___ Data to use ___

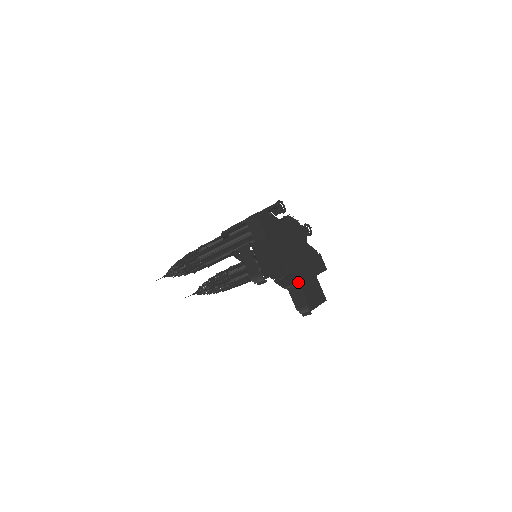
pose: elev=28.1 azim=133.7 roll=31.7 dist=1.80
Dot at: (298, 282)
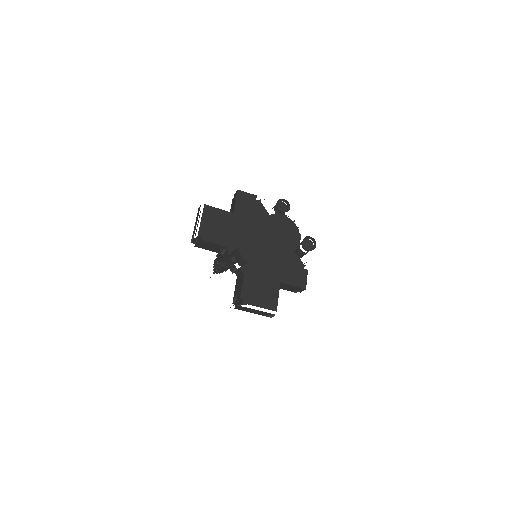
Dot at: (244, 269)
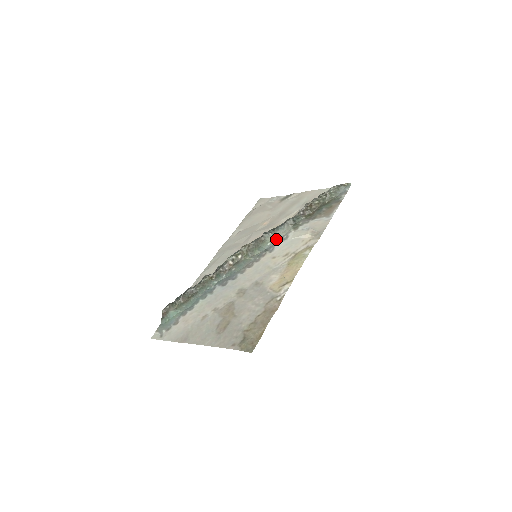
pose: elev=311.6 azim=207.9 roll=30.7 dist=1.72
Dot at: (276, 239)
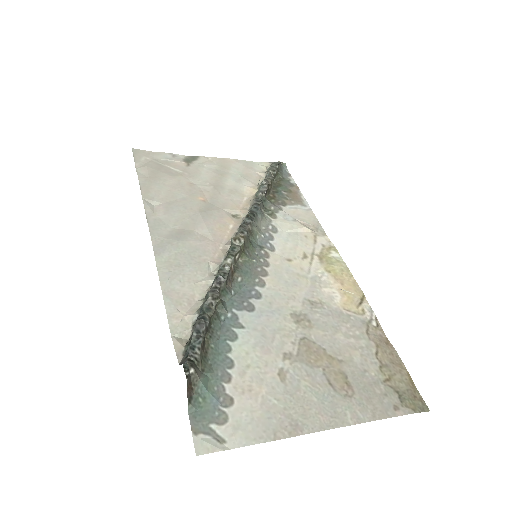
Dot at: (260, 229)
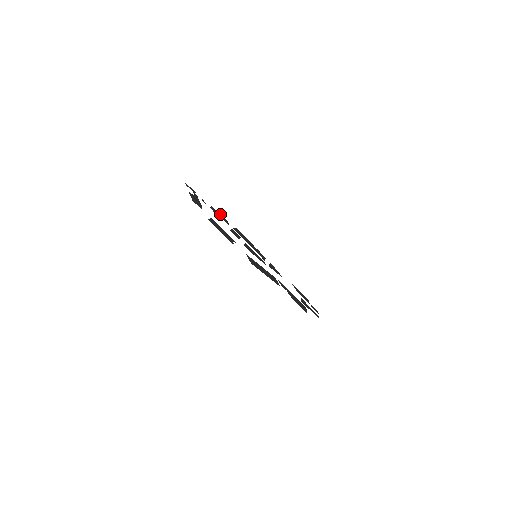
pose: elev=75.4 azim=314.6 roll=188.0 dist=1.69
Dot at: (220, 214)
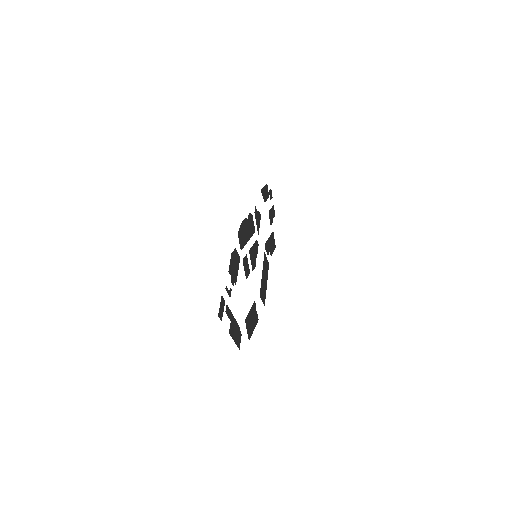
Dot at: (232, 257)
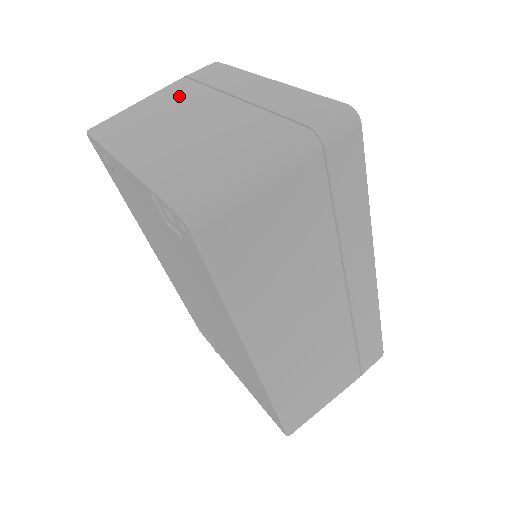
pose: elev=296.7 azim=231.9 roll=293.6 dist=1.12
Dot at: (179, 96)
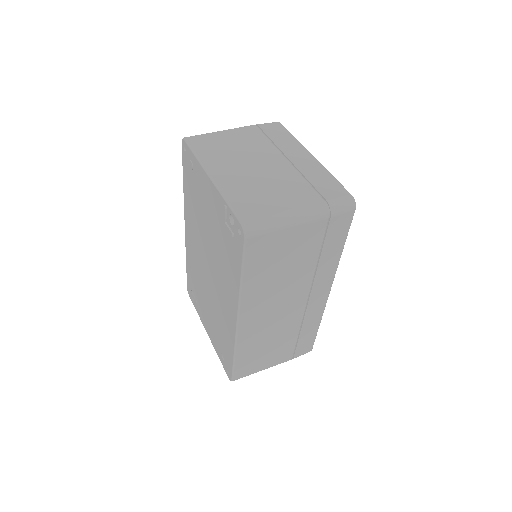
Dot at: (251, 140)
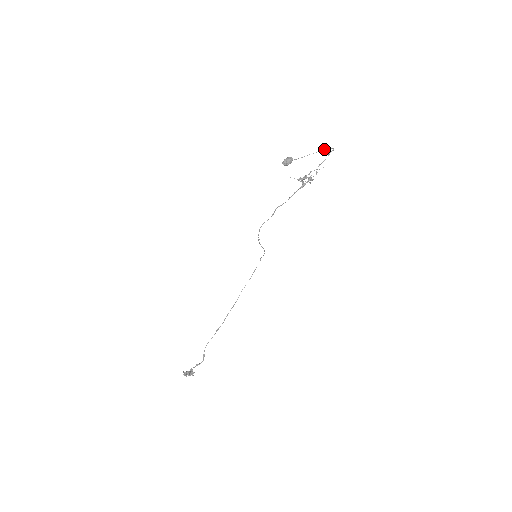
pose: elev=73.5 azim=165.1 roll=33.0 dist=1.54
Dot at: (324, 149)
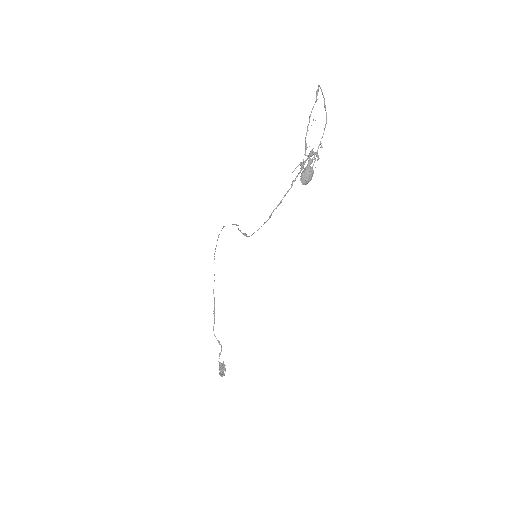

___

» Written exercise: Retype every one of the lines above character for character, leaving out the pictures.

» Response to the exercise:
pose: elev=28.1 azim=133.7 roll=31.7 dist=1.80
Dot at: (298, 282)
Dot at: (244, 269)
pose: elev=311.6 azim=207.9 roll=30.7 dist=1.72
Dot at: (276, 239)
Dot at: (260, 229)
pose: elev=75.4 azim=314.6 roll=188.0 dist=1.69
Dot at: (220, 214)
Dot at: (232, 257)
pose: elev=296.7 azim=231.9 roll=293.6 dist=1.12
Dot at: (179, 96)
Dot at: (251, 140)
pose: elev=73.5 azim=165.1 roll=33.0 dist=1.54
Dot at: (324, 149)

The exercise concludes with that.